EXERCISE DIRECTIONS
Return the records exactly, from the first line through the "subclasses identified here?" line.
.....
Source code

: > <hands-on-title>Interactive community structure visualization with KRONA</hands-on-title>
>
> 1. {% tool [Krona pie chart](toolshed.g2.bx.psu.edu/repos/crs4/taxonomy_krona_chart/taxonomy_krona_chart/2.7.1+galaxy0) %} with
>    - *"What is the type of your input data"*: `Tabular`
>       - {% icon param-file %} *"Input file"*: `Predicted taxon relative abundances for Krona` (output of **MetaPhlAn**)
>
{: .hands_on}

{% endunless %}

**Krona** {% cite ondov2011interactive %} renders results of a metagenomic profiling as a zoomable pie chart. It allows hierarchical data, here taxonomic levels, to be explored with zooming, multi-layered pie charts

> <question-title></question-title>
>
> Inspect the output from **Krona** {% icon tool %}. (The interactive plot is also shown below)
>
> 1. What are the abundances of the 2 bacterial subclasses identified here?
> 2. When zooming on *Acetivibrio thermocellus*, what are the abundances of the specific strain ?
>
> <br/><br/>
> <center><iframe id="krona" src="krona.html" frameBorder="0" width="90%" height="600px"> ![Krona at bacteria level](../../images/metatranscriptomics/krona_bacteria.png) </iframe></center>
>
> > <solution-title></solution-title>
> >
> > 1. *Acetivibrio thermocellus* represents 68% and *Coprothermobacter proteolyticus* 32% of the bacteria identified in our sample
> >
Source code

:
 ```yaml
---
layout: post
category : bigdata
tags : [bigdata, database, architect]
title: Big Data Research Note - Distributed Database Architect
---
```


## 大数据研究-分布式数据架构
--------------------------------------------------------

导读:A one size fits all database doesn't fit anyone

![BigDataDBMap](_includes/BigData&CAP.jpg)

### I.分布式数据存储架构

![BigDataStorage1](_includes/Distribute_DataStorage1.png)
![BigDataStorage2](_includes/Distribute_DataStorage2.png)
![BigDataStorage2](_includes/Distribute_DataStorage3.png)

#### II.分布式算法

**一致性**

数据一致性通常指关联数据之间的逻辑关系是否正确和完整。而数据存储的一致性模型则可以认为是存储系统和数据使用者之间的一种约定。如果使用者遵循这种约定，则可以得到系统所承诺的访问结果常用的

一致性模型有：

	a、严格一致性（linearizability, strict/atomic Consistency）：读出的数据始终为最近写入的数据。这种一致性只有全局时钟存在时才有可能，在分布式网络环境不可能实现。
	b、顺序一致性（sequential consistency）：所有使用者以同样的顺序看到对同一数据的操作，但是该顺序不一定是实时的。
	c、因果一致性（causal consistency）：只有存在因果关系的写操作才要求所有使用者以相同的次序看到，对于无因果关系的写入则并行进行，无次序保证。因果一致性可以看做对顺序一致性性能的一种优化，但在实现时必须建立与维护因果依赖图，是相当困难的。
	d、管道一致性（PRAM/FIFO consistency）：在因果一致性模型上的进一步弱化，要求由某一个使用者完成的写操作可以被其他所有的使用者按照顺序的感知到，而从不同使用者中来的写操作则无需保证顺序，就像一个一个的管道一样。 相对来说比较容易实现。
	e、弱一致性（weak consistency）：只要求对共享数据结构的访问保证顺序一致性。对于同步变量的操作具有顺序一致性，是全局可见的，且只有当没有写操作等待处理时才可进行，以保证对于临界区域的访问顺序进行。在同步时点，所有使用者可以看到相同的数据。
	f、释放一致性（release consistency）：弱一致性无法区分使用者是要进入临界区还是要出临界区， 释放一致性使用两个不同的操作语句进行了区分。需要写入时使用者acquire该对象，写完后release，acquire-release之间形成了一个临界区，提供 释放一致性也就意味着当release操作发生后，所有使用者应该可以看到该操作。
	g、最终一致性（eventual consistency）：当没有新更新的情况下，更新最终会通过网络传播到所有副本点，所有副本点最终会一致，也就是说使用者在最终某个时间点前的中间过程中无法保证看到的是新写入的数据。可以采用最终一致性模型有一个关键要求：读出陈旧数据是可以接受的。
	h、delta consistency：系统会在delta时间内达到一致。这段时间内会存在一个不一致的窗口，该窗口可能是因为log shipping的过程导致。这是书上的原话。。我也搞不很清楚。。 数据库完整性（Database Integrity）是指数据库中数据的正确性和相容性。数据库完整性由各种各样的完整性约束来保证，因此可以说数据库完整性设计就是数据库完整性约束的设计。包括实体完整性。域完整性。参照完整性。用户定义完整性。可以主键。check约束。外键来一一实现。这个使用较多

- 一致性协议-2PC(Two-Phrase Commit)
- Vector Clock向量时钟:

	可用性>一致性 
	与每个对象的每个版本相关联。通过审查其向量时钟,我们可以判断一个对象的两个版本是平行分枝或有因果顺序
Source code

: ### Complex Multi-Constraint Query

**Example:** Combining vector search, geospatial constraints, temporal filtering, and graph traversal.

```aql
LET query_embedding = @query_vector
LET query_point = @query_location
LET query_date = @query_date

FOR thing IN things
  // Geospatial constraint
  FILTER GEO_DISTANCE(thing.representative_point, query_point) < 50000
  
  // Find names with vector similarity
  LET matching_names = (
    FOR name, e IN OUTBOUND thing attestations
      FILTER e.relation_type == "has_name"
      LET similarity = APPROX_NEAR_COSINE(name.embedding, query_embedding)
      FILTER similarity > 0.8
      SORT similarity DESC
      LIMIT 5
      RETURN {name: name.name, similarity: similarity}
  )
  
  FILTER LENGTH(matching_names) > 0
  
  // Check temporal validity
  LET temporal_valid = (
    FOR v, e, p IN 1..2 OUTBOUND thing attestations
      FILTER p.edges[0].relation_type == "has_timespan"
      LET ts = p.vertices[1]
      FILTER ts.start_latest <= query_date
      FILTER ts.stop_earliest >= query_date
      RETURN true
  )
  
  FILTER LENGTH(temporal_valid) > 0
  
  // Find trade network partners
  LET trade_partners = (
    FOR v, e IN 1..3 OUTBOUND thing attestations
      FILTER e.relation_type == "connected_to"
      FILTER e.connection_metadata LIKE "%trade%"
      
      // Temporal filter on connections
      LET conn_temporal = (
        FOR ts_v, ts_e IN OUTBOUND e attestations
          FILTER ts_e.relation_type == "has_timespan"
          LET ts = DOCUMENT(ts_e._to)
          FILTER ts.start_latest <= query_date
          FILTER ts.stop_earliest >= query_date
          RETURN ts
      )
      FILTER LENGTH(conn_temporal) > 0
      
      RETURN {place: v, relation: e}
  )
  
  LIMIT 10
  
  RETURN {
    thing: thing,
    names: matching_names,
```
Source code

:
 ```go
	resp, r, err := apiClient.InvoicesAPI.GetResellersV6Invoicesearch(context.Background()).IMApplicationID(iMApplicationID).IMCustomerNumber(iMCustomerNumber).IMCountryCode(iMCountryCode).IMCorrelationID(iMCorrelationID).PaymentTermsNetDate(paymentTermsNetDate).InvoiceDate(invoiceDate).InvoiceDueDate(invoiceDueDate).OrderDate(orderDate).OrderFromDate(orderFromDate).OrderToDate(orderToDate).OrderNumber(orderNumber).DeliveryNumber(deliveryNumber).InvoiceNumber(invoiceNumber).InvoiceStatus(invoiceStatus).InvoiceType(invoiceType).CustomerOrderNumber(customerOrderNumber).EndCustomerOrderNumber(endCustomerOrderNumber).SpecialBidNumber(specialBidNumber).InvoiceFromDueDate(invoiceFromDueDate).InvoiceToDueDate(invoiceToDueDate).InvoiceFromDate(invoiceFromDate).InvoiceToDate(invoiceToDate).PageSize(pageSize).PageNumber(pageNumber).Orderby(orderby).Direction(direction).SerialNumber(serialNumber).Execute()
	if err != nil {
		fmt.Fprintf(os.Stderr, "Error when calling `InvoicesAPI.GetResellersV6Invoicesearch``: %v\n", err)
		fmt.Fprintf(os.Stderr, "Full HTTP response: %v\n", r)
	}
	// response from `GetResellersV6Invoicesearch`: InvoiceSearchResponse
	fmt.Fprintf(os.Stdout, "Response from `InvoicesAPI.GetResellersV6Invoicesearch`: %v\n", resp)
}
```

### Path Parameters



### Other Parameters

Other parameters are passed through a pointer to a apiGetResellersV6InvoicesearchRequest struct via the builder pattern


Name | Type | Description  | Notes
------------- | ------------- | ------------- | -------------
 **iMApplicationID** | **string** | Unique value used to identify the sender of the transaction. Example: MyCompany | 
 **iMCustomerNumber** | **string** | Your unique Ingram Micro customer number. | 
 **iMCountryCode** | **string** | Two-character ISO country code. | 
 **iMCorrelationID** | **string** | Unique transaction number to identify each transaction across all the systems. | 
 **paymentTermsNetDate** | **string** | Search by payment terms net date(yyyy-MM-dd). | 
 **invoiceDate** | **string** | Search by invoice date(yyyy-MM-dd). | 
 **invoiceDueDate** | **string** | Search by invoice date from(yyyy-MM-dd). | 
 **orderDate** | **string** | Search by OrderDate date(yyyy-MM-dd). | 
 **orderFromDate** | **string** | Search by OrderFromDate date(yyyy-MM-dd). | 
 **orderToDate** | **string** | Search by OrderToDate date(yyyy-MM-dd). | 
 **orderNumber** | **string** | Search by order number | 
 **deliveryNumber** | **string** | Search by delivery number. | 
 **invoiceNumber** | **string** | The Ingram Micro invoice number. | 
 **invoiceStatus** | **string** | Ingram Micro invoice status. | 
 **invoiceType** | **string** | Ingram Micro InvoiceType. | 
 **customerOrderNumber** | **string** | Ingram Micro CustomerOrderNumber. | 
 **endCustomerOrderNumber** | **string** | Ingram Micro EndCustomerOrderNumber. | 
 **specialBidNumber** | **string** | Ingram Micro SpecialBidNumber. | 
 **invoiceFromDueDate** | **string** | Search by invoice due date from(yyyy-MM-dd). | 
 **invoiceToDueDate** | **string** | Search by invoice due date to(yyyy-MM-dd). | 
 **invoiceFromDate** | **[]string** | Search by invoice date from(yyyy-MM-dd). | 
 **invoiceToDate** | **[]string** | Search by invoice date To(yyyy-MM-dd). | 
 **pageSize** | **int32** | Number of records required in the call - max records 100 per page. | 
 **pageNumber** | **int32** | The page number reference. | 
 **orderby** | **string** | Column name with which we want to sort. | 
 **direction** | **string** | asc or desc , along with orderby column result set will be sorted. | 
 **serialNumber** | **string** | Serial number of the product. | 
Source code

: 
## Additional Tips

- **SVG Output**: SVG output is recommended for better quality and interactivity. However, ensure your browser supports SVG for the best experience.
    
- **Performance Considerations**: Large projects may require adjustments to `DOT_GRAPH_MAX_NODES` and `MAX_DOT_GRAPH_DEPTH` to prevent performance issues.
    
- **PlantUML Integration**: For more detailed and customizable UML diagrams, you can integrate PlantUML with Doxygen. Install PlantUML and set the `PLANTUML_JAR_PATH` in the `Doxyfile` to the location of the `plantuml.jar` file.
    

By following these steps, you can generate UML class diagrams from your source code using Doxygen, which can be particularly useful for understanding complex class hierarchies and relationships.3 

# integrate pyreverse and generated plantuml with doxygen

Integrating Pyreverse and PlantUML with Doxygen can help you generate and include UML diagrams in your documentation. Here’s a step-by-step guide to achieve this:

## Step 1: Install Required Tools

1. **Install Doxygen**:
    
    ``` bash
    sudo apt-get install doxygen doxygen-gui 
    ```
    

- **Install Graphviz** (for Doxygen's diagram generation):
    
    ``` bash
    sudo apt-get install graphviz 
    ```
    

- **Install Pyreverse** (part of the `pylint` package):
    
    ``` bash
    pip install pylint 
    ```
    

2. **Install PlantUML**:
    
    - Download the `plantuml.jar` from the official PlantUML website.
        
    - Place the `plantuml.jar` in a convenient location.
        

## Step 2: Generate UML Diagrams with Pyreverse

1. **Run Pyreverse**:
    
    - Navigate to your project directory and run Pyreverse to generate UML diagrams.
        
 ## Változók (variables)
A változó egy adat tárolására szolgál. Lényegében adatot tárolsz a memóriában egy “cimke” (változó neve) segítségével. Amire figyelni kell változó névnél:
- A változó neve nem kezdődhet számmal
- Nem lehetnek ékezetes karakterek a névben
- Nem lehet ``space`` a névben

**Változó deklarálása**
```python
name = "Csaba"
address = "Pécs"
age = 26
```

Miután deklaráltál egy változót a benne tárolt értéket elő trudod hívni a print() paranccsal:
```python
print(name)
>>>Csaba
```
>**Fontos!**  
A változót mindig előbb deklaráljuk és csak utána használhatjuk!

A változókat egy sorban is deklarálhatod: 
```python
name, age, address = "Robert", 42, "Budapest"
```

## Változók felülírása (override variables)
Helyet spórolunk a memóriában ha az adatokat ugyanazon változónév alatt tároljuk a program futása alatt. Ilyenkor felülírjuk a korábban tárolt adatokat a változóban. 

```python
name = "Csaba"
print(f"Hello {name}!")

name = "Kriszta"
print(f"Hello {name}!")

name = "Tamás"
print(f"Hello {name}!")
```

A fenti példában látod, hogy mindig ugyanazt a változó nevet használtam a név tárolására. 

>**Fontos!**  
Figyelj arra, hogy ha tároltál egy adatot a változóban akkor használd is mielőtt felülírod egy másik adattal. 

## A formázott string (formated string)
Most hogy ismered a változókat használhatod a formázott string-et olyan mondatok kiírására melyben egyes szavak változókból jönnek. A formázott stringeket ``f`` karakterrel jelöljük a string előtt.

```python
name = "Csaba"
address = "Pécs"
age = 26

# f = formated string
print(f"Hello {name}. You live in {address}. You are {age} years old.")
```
.....
SOLUTION TO THIS PROBLEM
Source code

: > <hands-on-title>Interactive community structure visualization with KRONA</hands-on-title>
>
> 1. {% tool [Krona pie chart](toolshed.g2.bx.psu.edu/repos/crs4/taxonomy_krona_chart/taxonomy_krona_chart/2.7.1+galaxy0) %} with
>    - *"What is the type of your input data"*: `Tabular`
>       - {% icon param-file %} *"Input file"*: `Predicted taxon relative abundances for Krona` (output of **MetaPhlAn**)
>
{: .hands_on}

{% endunless %}

**Krona** {% cite ondov2011interactive %} renders results of a metagenomic profiling as a zoomable pie chart. It allows hierarchical data, here taxonomic levels, to be explored with zooming, multi-layered pie charts

> <question-title></question-title>
>
> Inspect the output from **Krona** {% icon tool %}. (The interactive plot is also shown below)
>
> 1. What are the abundances of the 2 bacterial subclasses identified here?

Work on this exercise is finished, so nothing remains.